La storia di Davide Bifolco, una storia interrotta a meno di diciassette anni da una pallottola partita accidentalmente, secondo le dichiarazioni, dall’arma un carabiniere fa discutere e spacca l’opinione pubblica.
Rompe per qualche giorno il muro dell’indifferenza e nell’era del libero commento mediante social, oltre ai vari quotidiani anche i cittadini comuni sentono la necessità di dire la loro opinione.
Davide era incensurato, e viveva in una zona periferica di Napoli, una zona di degrado che versa in un grave stato di abbandono, una periferia insomma non molto diversa da altre periferie del mondo.
Davide per alcuni sarebbe “reo” di avere amicizie discutibili, di andarsene alle due di notte in giro con due amici con qualche precedente penale su un motorino senza assicurazione.
I ragazzi non si sono fermati all’Alt dei carabinieri ma una morte così non può essere giustificata dal comportamento senza dubbio sbagliato dei tre ragazzi.
Non può neanche essere una giustificazione per andarsene in giro senza assicurazione il fatto che a Napoli il costo di una polizza RCA ha dei prezzi proibitivi, motivazione addotta da qualcuno sui social.

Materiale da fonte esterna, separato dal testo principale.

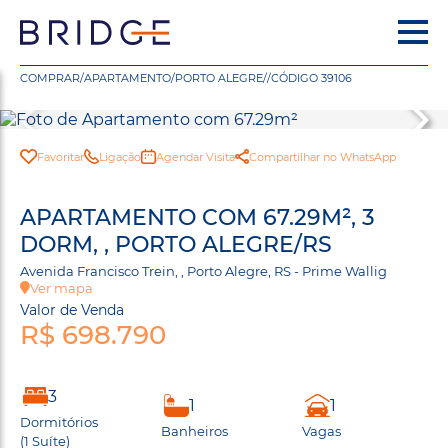
COMPRAR
/
APARTAMENTO
/
PORTO ALEGRE
/
/
CÓDIGO 39106
Favoritar
Ligação
Agendar Visita
Compartilhar no WhatsApp
APARTAMENTO COM 67.29M², 3
DORM, , PORTO ALEGRE/RS
Avenida Francisco Trein, , Porto Alegre, RS - Prime Wallig
Ver mapa
Valor de Venda
R$ 698.790
3
1
1
Dormitórios
Banheiros
Vagas
(1 Suíte)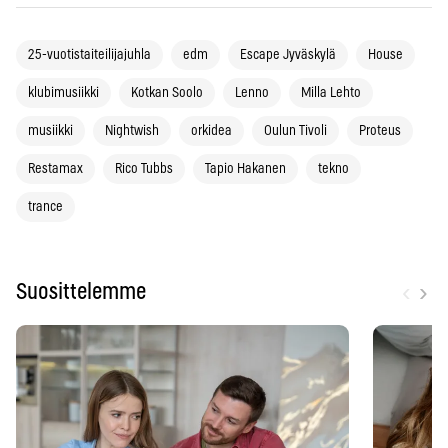
25-vuotistaiteilijajuhla
edm
Escape Jyväskylä
House
klubimusiikki
Kotkan Soolo
Lenno
Milla Lehto
musiikki
Nightwish
orkidea
Oulun Tivoli
Proteus
Restamax
Rico Tubbs
Tapio Hakanen
tekno
trance
‹
›
Suosittelemme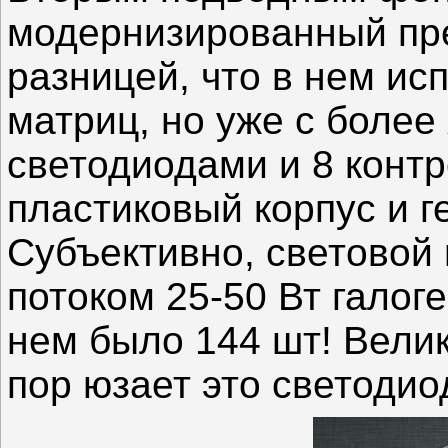
модернизированный пре
разницей, что в нем ис
матриц, но уже с более
светодиодами и 8 конт
пластиковый корпус и 
Субъективно, световой 
Светодиоды
Светодиоды
были
были
потоком 25-50 Вт галог
включены
включены
группами
группами
по
по
10
10
нем было 144 шт! Велик
штук
штук
последовательно,
последовательно,
всего
всего
25
25
пор юзает это светодио
таких
таких
групп.
групп.
После
После
установки
установки
всех
всех
светодиодов
светодиодов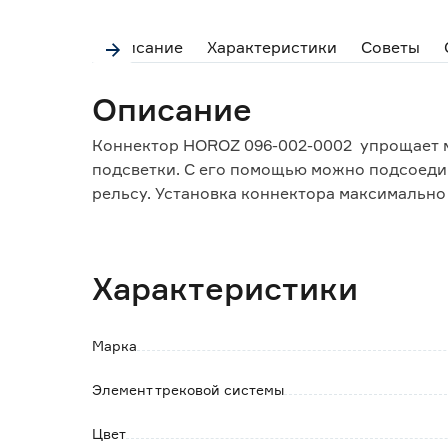
Описание
Характеристики
Советы
Описание
Коннектор HOROZ 096-002-0002 упрощает м
подсветки. С его помощью можно подсоедин
рельсу. Установка коннектора максимально 
фиксируется зажимным винтом.
Обратите внимание:
Характеристики
При монтаже шинопровода необходимо избе
нагрузок в месте стыка треков.
Марка
Элемент трековой системы
Цвет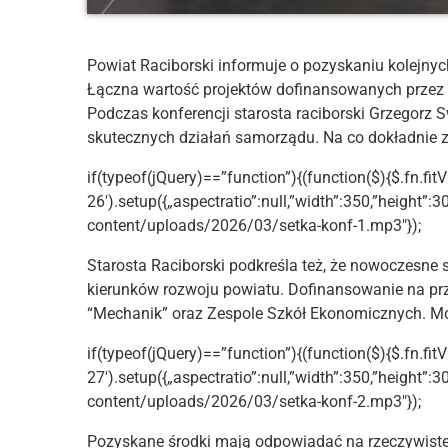
Powiat Raciborski informuje o pozyskaniu kolejnyc
Łączna wartość projektów dofinansowanych przez 
Podczas konferencji starosta raciborski Grzegorz
skutecznych działań samorządu. Na co dokładnie 
if(typeof(jQuery)==”function”){(function($){$.fn.fitV
26′).setup({„aspectratio”:null,”width”:350,”height”:3
content/uploads/2026/03/setka-konf-1.mp3″});
Starosta Raciborski podkreśla też, że nowoczesne
kierunków rozwoju powiatu. Dofinansowanie na pr
“Mechanik” oraz Zespole Szkół Ekonomicznych. Mó
if(typeof(jQuery)==”function”){(function($){$.fn.fitV
27′).setup({„aspectratio”:null,”width”:350,”height”:3
content/uploads/2026/03/setka-konf-2.mp3″});
Pozyskane środki mają odpowiadać na rzeczywiste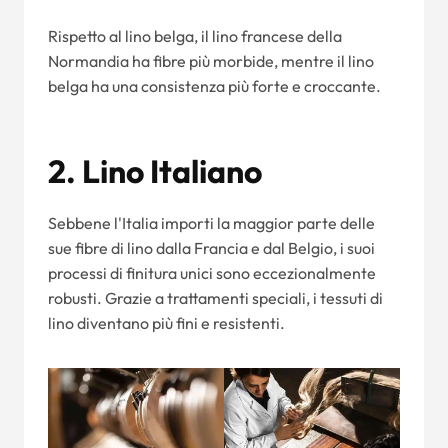
Rispetto al lino belga, il lino francese della
Normandia ha fibre più morbide, mentre il lino
belga ha una consistenza più forte e croccante.
2. Lino Italiano
Sebbene l'Italia importi la maggior parte delle
sue fibre di lino dalla Francia e dal Belgio, i suoi
processi di finitura unici sono eccezionalmente
robusti. Grazie a trattamenti speciali, i tessuti di
lino diventano più fini e resistenti.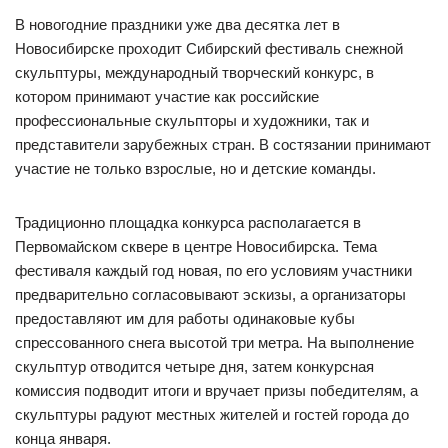
В новогодние праздники уже два десятка лет в
Новосибирске проходит Сибирский фестиваль снежной
скульптуры, международный творческий конкурс, в
котором принимают участие как российские
профессиональные скульпторы и художники, так и
представители зарубежных стран. В состязании принимают
участие не только взрослые, но и детские команды.
Традиционно площадка конкурса располагается в
Первомайском сквере в центре Новосибирска. Тема
фестиваля каждый год новая, по его условиям участники
предварительно согласовывают эскизы, а организаторы
предоставляют им для работы одинаковые кубы
спрессованного снега высотой три метра. На выполнение
скульптур отводится четыре дня, затем конкурсная
комиссия подводит итоги и вручает призы победителям, а
скульптуры радуют местных жителей и гостей города до
конца января.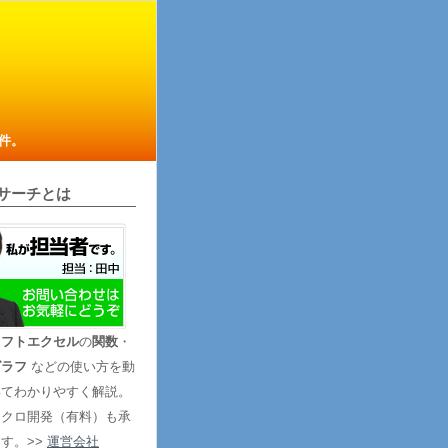
件。
サーチとは
ソフトエクセル
の
関数
・
グラフ
などの使い方を動
いてわかりやすく解説。
マクロ開発（有料）も承
す。>>
運営会社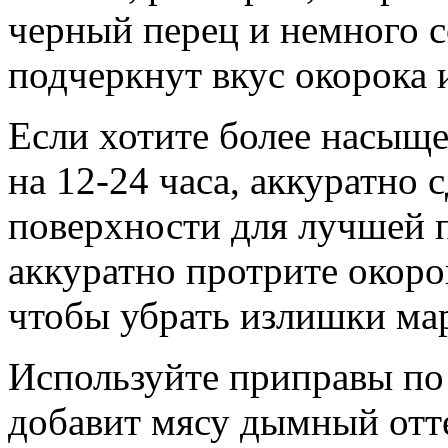
черный перец и немного с
подчеркнут вкус окорока 
Если хотите более насыще
на 12-24 часа, аккуратно 
поверхности для лучшей 
аккуратно протрите окор
чтобы убрать излишки ма
Используйте приправы по 
добавит мясу дымный отте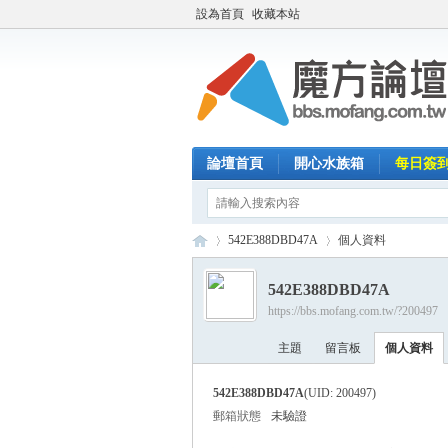
設為首頁
收藏本站
論壇首頁
開心水族箱
每日簽
542E388DBD47A
個人資料
542E388DBD47A
https://bbs.mofang.com.tw/?200497
魔
›
›
主題
留言板
個人資料
542E388DBD47A
(UID: 200497)
郵箱狀態
未驗證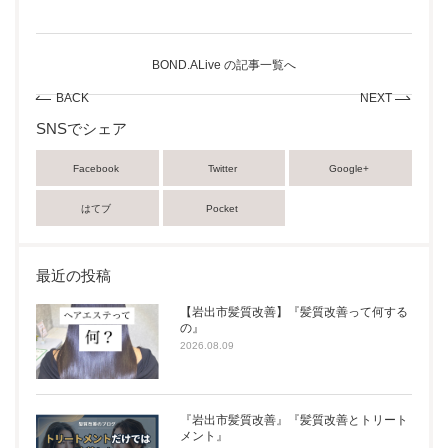
BOND.ALive の記事一覧へ
BACK
NEXT
SNSでシェア
Facebook
Twitter
Google+
はてブ
Pocket
最近の投稿
【岩出市髪質改善】『髪質改善って何する
の』
2026.08.09
『岩出市髪質改善』『髪質改善とトリート
メント』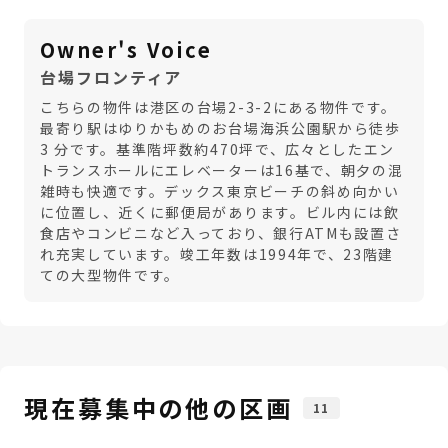
Owner's Voice
台場フロンティア
こちらの物件は港区の台場2-3-2にある物件です。
最寄り駅はゆりかもめのお台場海浜公園駅から徒歩
3 分です。基準階坪数約470坪で、広々としたエン
トランスホールにエレベーターは16基で、朝夕の混
雑時も快適です。デックス東京ビーチの斜め向かい
に位置し、近くに郵便局があります。ビル内には飲
食店やコンビニなど入っており、銀行ATMも設置さ
れ充実しています。竣工年数は1994年で、23階建
ての大型物件です。
現在募集中の他の区画
11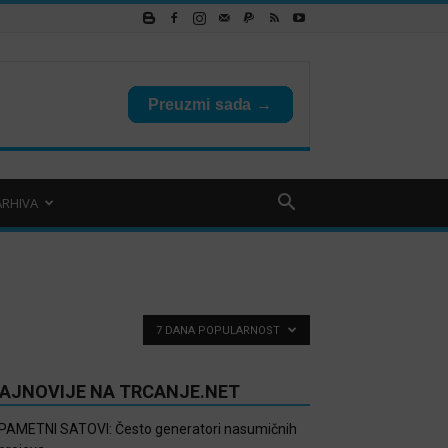
ARHIVA
7 DANA POPULARNOST
AJNOVIJE NA TRCANJE.NET
PAMETNI SATOVI: Često generatori nasumičnih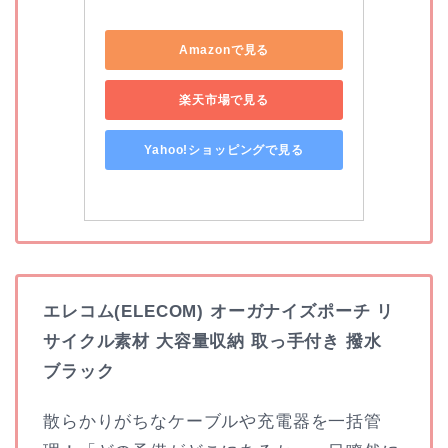
Amazonで見る
楽天市場で見る
Yahoo!ショッピングで見る
エレコム(ELECOM) オーガナイズポーチ リ
サイクル素材 大容量収納 取っ手付き 撥水
ブラック
散らかりがちなケーブルや充電器を一括管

All’illegalità imperante nelle periferie e alla cultura della violenza, le istituzioni non possono rispondere con altrettanta arroganza, non si può rispondere con un colpo di pistola, neanche partito per sbaglio. Non siamo nel far west, ma nel paese di Cesare Beccaria, e non dovrebbe dimenticarlo nessuno, compreso il ragazzo di 22 anni che ha sparato legittimato a portare l’arma dal proprio mestiere e dalla propria divisa. Il carabiniere è attualmente indagato per omicidio colposo, e solo le indagini riusciranno a stabilire le eventuali responsabilità.
Nel frattempo è partita la solita opera di sciacallaggio mediatico nei confronti della città di Napoli. Leggiamo, a firma di Pietro Senaldi su Libero Quotidiano :
«Prima che del carabiniere di pochi anni più vecchio che ha sparato uccidendolo, Davide Bifolco, il 17enne ammazzato a Napoli mentre fuggiva dalle forze dell’ordine, è vittima della sua città. Dove è normale andare in tre in motorino, come andava Davide alle 2.30 del mattino, è nelle cose girare senza casco e viaggiare sulla sella di un latitante e a fianco di un pregiudicato. Dove forzare un posto di blocco viene ritenuto prassi se non una prova di coraggio e virilità. Napoli è una città che vive al di fuori della legge, i cui abitanti, anche quelli che non sono criminali, tengono abitualmente comportamenti che in altre parti d’Italia non sono tollerati. Peggio, spesso non sono subiti con fastidio ma accettati con compiacenza come un tratto caratteristico della città, un qualcosa di pittoresco da fare con orgoglio. L’indagine chiarirà se il carabiniere è un assassino, di certo Davide è vittima anche della Napoli che lo piange e lo descrive come il bravo ragazzo che, probabilmente, non era.»
Insomma non si tratterebbe di un caso di abuso di potere da parte delle forze dell’ordine, ma di un episodio quasi inevitabile in una città dove ad essere normale è soprattutto l’illegalità.
Non importa se episodi simili sono accaduti anche in altre citta`, anche in altre nazioni. No, il problema non
è la discussa preparazione degli agenti che svolgono il loro prezioso servizio al servizio della comunità, il problema è Napoli, sono i napoletani, il problema siamo noi, orgogliosi di infrangere la legge!
La fiera del pregiudizio e del luogo comune è aperta, e al razzismo territoriale di alcuni si affianca il professionismo anti-camorra di altri (quando si parla di Napoli la camorra c’entra anche quando non c’entra), e tutto questo dibattere alza una polvere che acceca e rende più invisibili i problemi di un sud già martoriato di suo, che proprio non avrebbe bisogno di altro dolore.
Così si perde di vista il vero problema, perché su episodi come questo andrebbe fatta una chiarezza che non lasci spazio alle ombre, andrebbe allontanata la possibilità che i cittadini possano vedersi vittime dello Stato. Al fianco di chi mette in dubbio che Davide fosse “un bravo ragazzo” c’è infatti anche chi commenta che “chi dovrebbe difenderci ci uccide”, e alcuni hanno anche parlato di rivolta del quartiere.
Il filo che unisce le istituzioni alla gente comune è dunque più che mai debole e sottile, e non è un problema di Napoli, dell’Italia o di Ferguson, Missouri. Il problema della sicurezza sulle strade, e di fin dove si possa spingere un agente di pubblica sicurezza per difenderla, è un problema di tutte le metropoli, di tutte le zone di degrado, di tutti i posti dove i ragazzi come Davide, se sopravvivono, avranno comunque un futuro incerto.